Grand Parade Trendlines

15 November 2021 By PDSNET

Technical analysis, which is the search for and analysis of patterns in share price charts, can become very complex and mathematical. Literally thousands of line indicators have been developed which claim to improve the investor’s probability of being right when determining the moment when a share’s price turns. In our experience, the best approach is to choose a few technical indicators and become thoroughly familiar with them – so that you develop a “feel” for their interpretation.

One of the best indicators is the humble trendline and it has the great benefit of also being one of simplest. A trendline is a straight line connecting two or more “touch points” in a trend. These touch points are the high points when the share is falling, and the low points when it is rising. Very often trendlines connect more than just two touch points and the general rule is that the more touch points a trendline has, the more reliable it becomes.

Let us look at the example of Grand Parade Investments (GPI). Consider the chart:

Grand Parade (GPI): October 2013 - November 2021. Chart by ShareFriend Pro

You can see here that Grand Parade’s shares had been falling for a four-year period from October 2014 to September 2018. This was due to its disastrous foray into the fast-food business.
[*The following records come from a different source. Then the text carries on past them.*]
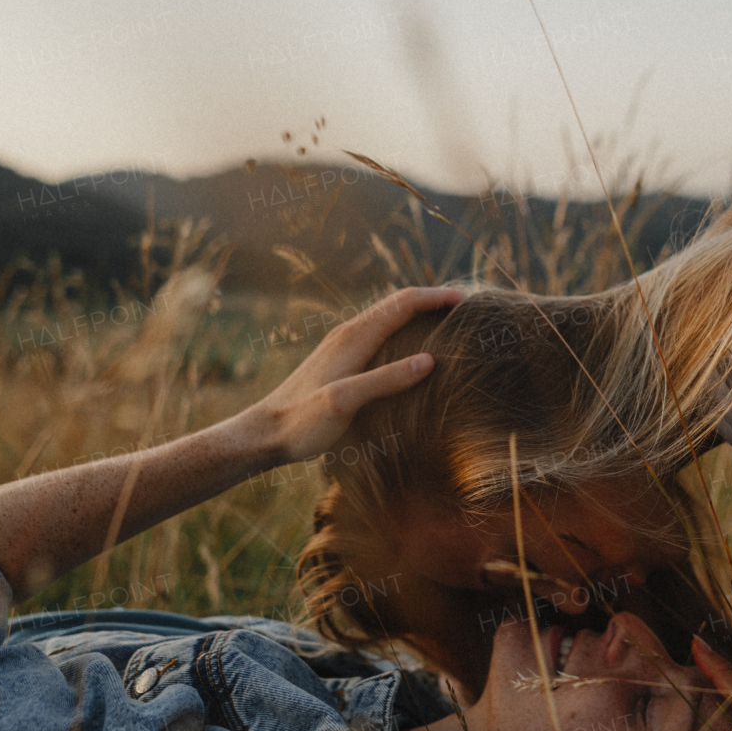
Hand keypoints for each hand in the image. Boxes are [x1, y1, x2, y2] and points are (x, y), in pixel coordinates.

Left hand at [253, 285, 462, 466]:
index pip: (403, 303)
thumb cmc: (302, 422)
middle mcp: (348, 333)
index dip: (436, 298)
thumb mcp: (344, 403)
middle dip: (432, 299)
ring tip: (447, 319)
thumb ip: (385, 381)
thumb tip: (430, 361)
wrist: (264, 433)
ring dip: (418, 311)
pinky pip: (379, 331)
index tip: (467, 300)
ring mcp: (342, 345)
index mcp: (353, 338)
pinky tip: (410, 347)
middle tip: (466, 305)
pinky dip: (403, 327)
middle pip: (397, 303)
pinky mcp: (339, 359)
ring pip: (387, 316)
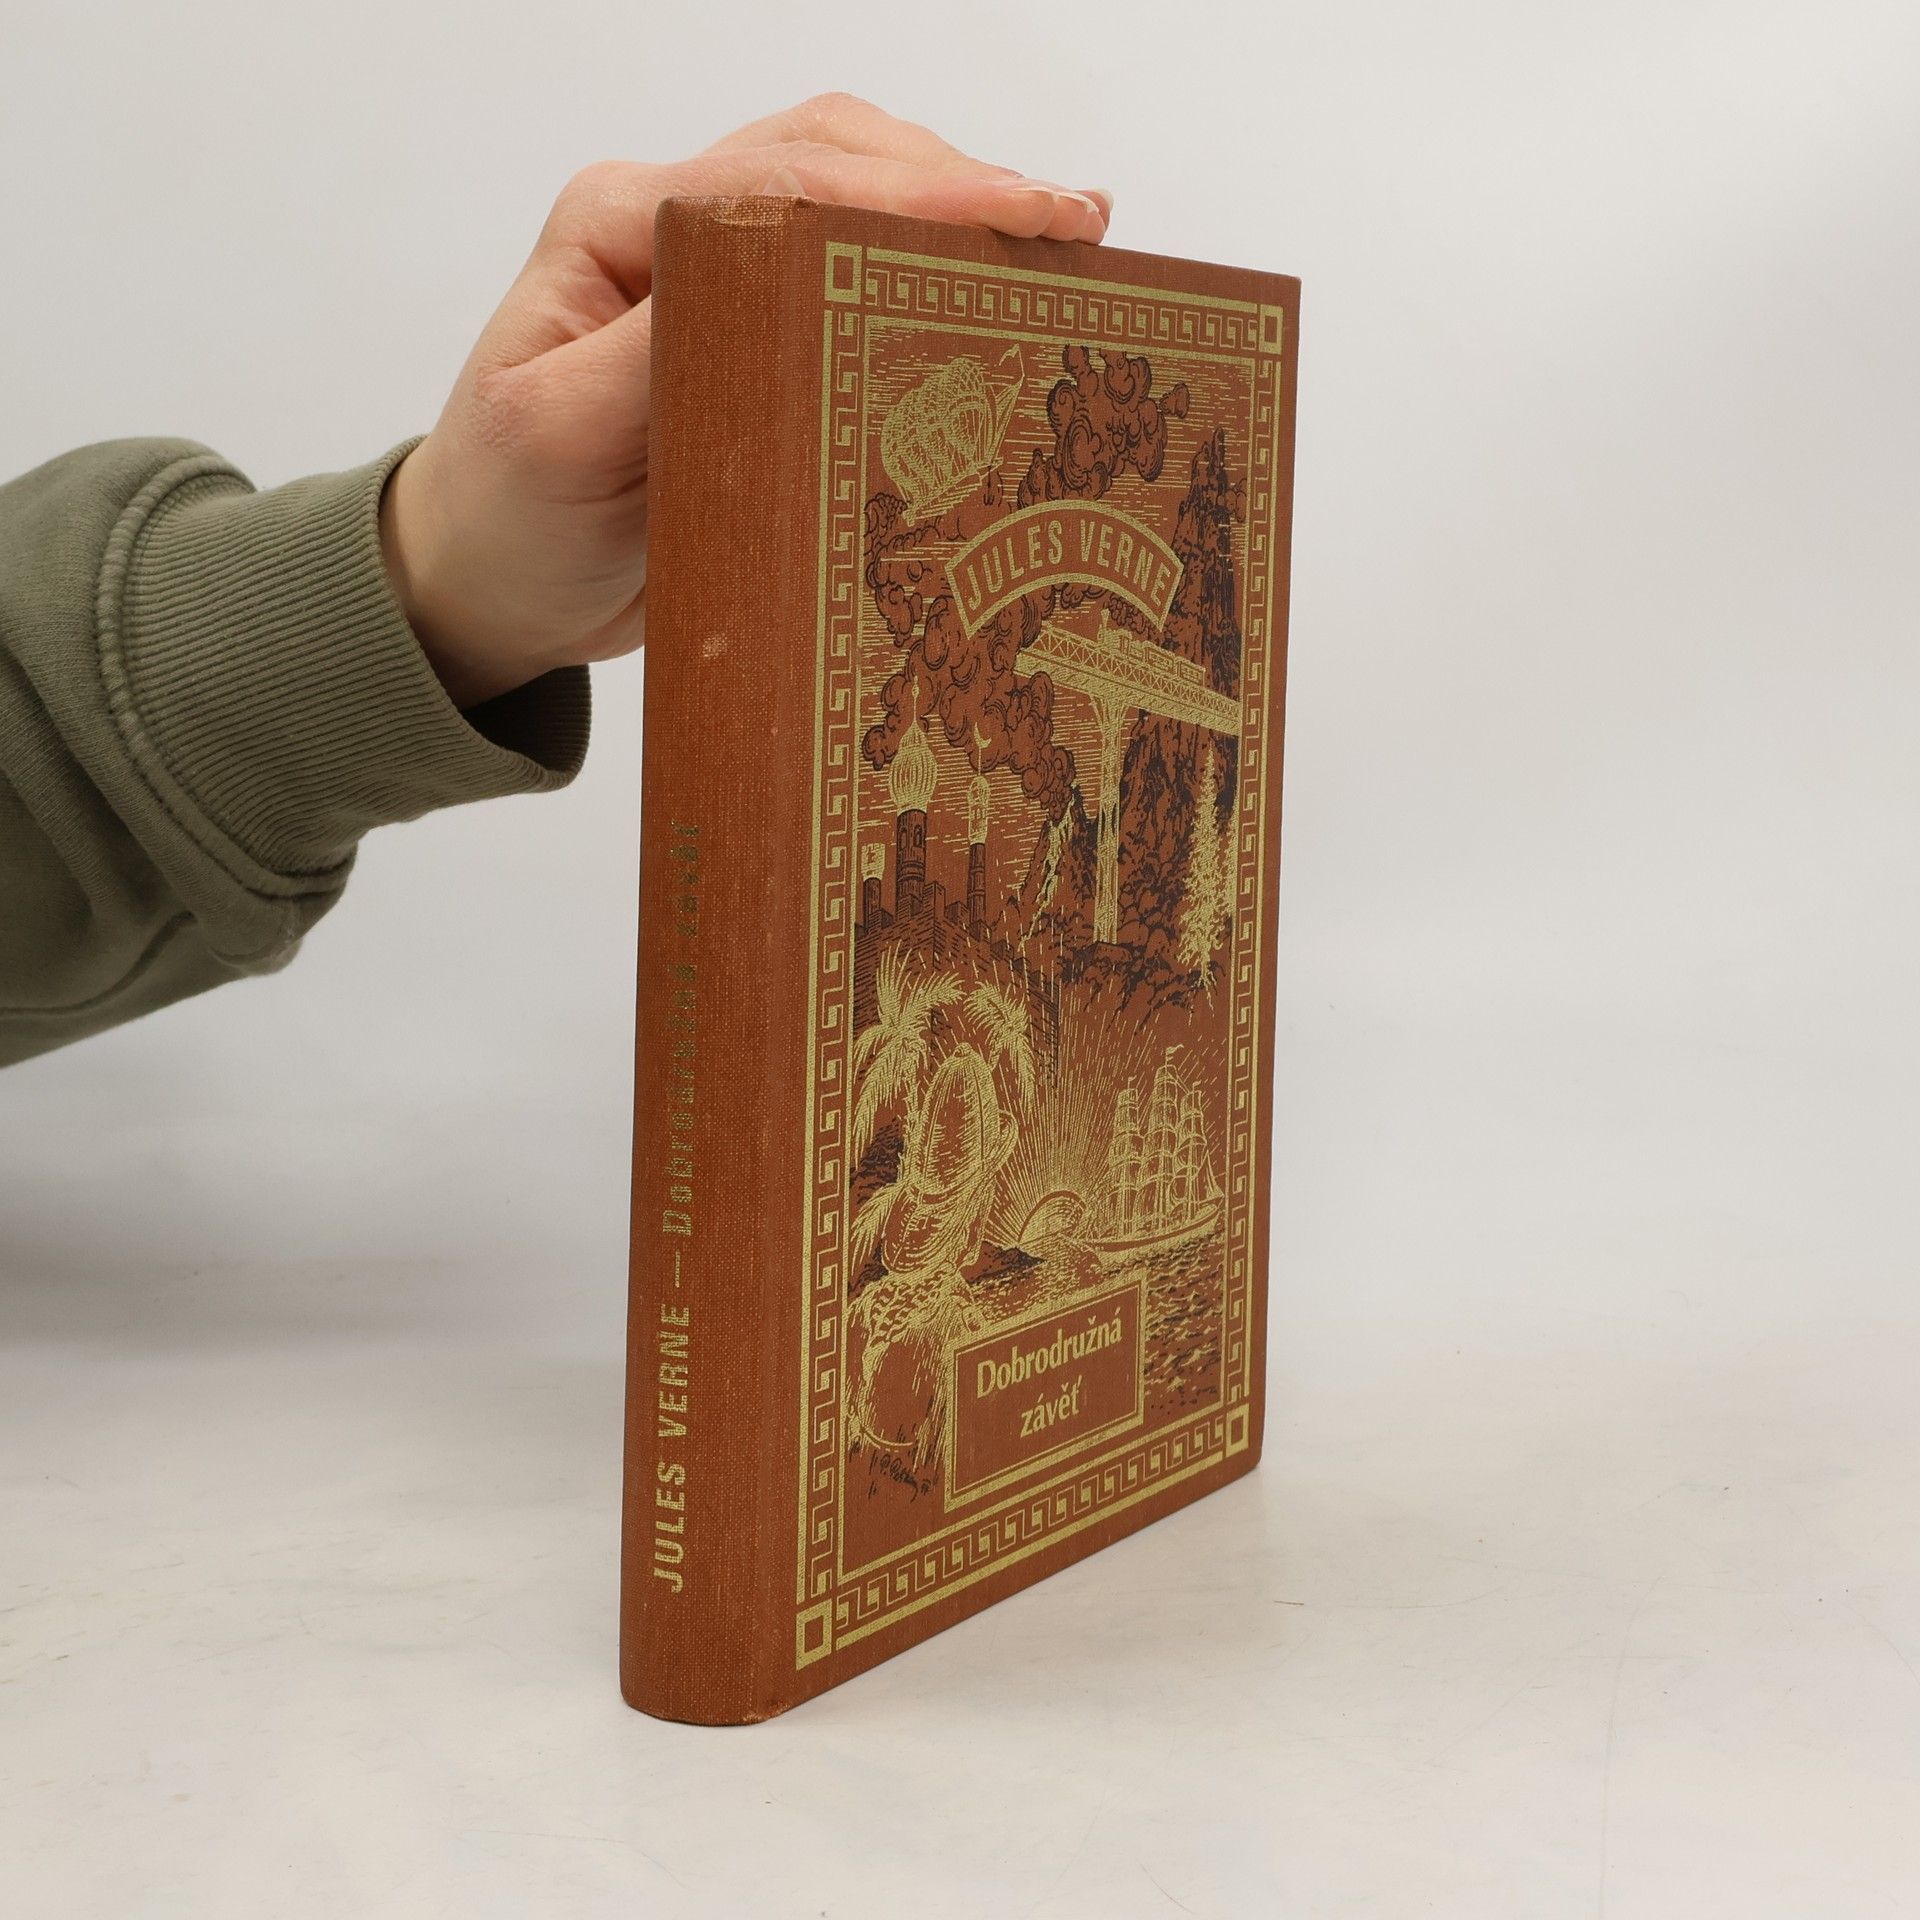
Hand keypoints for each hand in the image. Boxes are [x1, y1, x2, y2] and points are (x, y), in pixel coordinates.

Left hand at [379, 95, 1111, 708]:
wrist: (487, 585)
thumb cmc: (508, 517)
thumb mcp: (560, 440)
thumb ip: (653, 353)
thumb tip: (770, 278)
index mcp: (622, 228)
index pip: (788, 179)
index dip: (915, 192)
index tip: (1028, 214)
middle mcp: (673, 228)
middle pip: (836, 157)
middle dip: (960, 183)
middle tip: (1076, 226)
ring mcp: (716, 275)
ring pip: (853, 195)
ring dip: (956, 210)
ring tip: (1063, 243)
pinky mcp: (749, 335)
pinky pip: (851, 275)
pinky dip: (929, 269)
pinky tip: (996, 290)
The company bought and tried to run various overseas food franchises, including Dunkin Doughnuts, Baskin Robins and Burger King. Eventually it made the decision to sell these franchises and focus on its gaming businesses. Notice that the downward trendline has six touch points which we have highlighted with red arrows. This makes it a very reliable trendline. We advised investors to wait for an upside breakout.

Once that decision to get out of the food business was taken, the share began to recover and broke up through the trendline on 27th August 2018 at 201c. After that it did well until the start of the pandemic in 2020, which had a very negative impact on both casinos and restaurants.
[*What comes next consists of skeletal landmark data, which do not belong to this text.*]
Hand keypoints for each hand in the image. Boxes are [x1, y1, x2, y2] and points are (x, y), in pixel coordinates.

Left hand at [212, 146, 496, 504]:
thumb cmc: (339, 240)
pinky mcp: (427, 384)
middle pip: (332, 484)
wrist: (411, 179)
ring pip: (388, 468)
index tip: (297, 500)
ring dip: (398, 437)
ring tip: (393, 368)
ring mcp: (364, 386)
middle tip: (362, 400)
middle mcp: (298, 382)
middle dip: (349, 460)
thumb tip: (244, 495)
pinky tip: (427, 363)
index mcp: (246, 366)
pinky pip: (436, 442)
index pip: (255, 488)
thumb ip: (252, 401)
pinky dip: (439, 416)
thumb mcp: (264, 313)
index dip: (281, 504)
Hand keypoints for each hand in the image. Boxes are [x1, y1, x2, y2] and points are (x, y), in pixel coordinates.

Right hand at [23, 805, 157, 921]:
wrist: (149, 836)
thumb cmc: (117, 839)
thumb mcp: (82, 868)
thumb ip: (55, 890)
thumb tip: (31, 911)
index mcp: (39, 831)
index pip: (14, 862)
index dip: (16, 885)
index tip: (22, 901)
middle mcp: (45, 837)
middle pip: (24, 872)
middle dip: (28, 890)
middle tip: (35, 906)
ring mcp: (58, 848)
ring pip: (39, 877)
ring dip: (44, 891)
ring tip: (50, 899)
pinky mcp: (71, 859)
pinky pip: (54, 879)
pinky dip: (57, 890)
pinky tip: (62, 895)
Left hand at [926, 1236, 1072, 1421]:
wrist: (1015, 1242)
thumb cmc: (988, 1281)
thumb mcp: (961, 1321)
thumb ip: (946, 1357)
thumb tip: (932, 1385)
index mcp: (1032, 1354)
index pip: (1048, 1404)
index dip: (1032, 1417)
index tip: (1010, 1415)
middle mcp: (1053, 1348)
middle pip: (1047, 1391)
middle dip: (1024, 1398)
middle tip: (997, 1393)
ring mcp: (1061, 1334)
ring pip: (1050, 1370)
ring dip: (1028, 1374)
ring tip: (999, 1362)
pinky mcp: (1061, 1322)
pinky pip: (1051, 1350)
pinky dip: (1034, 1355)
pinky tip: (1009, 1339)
The share fell heavily and, once again, we advised waiting for an upside breakout through the downward trendline. That upside break came on 18th September 2020 at a price of 190c. Since then, the share has risen to its current price of 348c – a gain of 83% in just over a year.

Its stake in Burger King was the last food asset to go after some temporary and irrational resistance from the Competition Commission. Burger King and the Grand Foods Meat Plant were sold in a deal worth R570m. Last Thursday (11-11-21) the company announced that an amount of R465,4m had been received, of which about R88m had to be used to settle debt, but the balance was to be given to shareholders in a special dividend of 88c per share.
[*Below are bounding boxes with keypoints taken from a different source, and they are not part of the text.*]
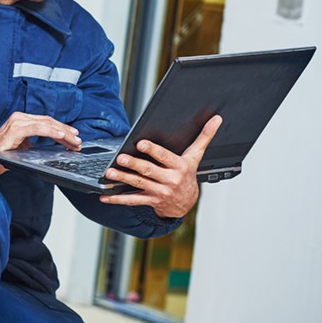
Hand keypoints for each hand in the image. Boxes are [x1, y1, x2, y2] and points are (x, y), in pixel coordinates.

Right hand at [0, 112, 81, 178]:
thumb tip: (51, 147)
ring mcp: (17, 122)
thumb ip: (33, 143)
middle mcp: (19, 118)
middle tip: (78, 140)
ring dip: (63, 132)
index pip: (46, 122)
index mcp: (21, 121)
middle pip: (49, 121)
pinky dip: (51, 131)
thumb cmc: (0, 156)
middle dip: (66, 131)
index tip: (74, 137)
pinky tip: (61, 136)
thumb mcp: (21, 148)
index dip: (62, 128)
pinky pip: (37, 128)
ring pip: (46, 124)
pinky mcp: (15, 129)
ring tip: (74, 141)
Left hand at [100, 115, 222, 217]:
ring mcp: (159, 192)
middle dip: (134, 164)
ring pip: (138, 184)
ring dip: (123, 178)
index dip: (153, 150)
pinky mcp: (149, 201)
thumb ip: (204, 137)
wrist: (187, 203)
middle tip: (120, 158)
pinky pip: (132, 200)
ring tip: (109, 172)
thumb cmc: (188, 174)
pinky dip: (117, 199)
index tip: (140, 143)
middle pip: (149, 171)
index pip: (165, 157)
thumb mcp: (196, 156)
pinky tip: (104, 196)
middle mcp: (169, 180)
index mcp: (179, 167)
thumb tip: (217, 119)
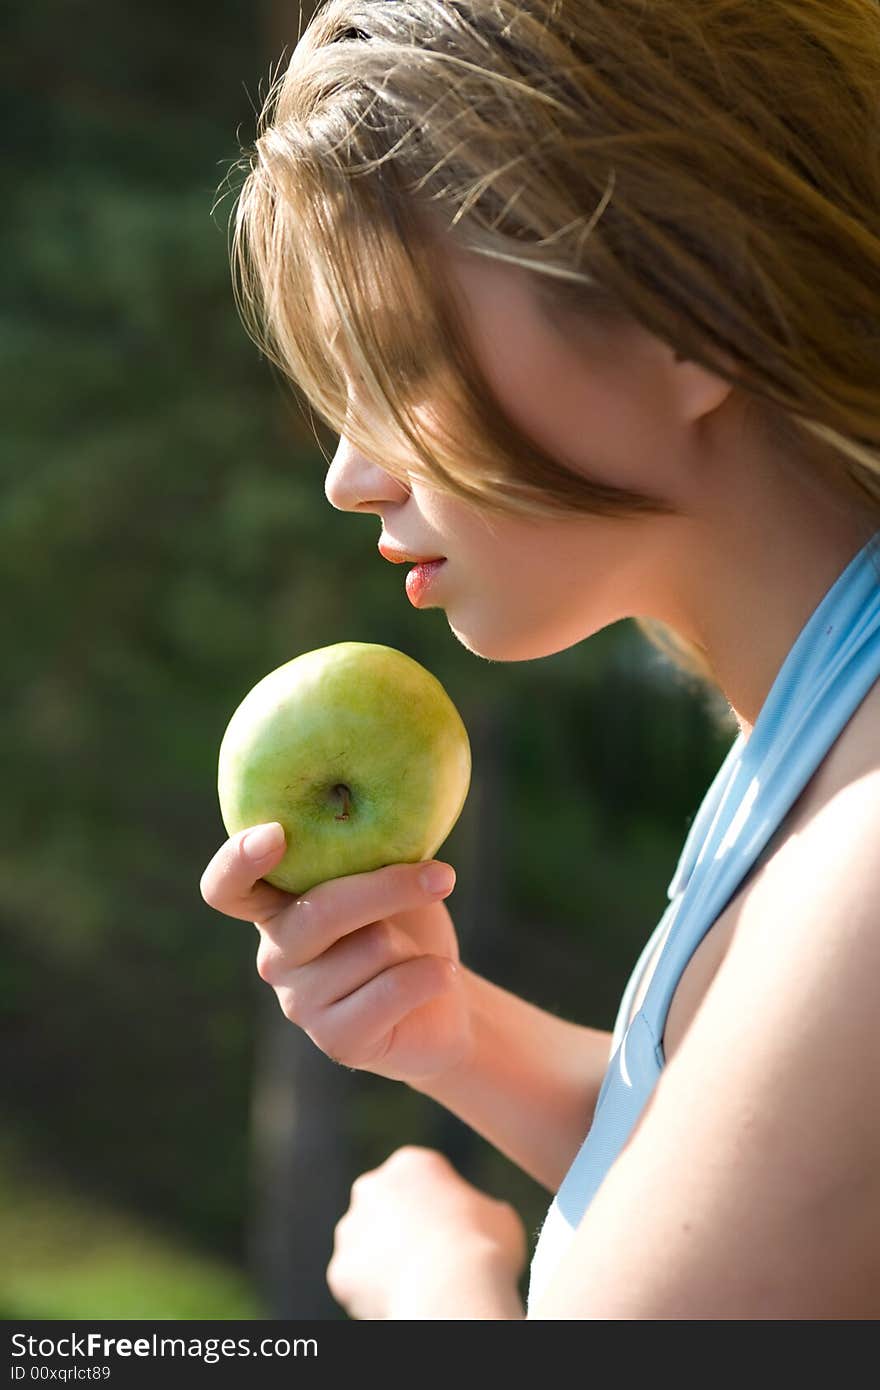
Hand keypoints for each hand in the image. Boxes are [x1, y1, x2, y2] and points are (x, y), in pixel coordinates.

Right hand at [200, 824, 471, 1082]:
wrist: (441, 999)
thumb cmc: (408, 925)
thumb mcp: (387, 878)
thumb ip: (366, 855)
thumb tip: (382, 817)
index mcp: (277, 906)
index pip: (227, 886)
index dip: (239, 860)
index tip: (276, 833)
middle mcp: (277, 954)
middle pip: (320, 912)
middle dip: (388, 888)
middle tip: (442, 876)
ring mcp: (300, 1003)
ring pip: (370, 948)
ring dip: (413, 944)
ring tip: (417, 954)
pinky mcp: (336, 1040)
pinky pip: (390, 992)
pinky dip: (430, 975)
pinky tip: (442, 975)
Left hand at [326, 1145, 526, 1319]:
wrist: (451, 1289)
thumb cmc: (485, 1248)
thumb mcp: (500, 1215)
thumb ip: (482, 1210)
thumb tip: (483, 1220)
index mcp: (412, 1163)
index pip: (423, 1182)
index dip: (441, 1209)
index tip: (457, 1233)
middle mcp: (372, 1187)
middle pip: (387, 1208)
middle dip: (402, 1228)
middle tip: (433, 1258)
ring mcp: (351, 1229)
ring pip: (368, 1245)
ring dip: (385, 1260)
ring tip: (419, 1284)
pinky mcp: (340, 1270)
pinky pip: (358, 1282)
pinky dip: (374, 1293)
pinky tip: (403, 1299)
This dividend, of course, is subject to dividend withholding tax (DWT) of 20% - so shareholders will actually receive 70,4c per share – which they can add to the substantial capital gain which they have already made.

So, we advise you to apply trendlines – especially, to shares which have fallen heavily or for a protracted period – and then simply wait for an upside break. Note that trendlines can also be used to determine when an upward trend has ended. Looking at the above chart try to see where upward trendlines could be positioned.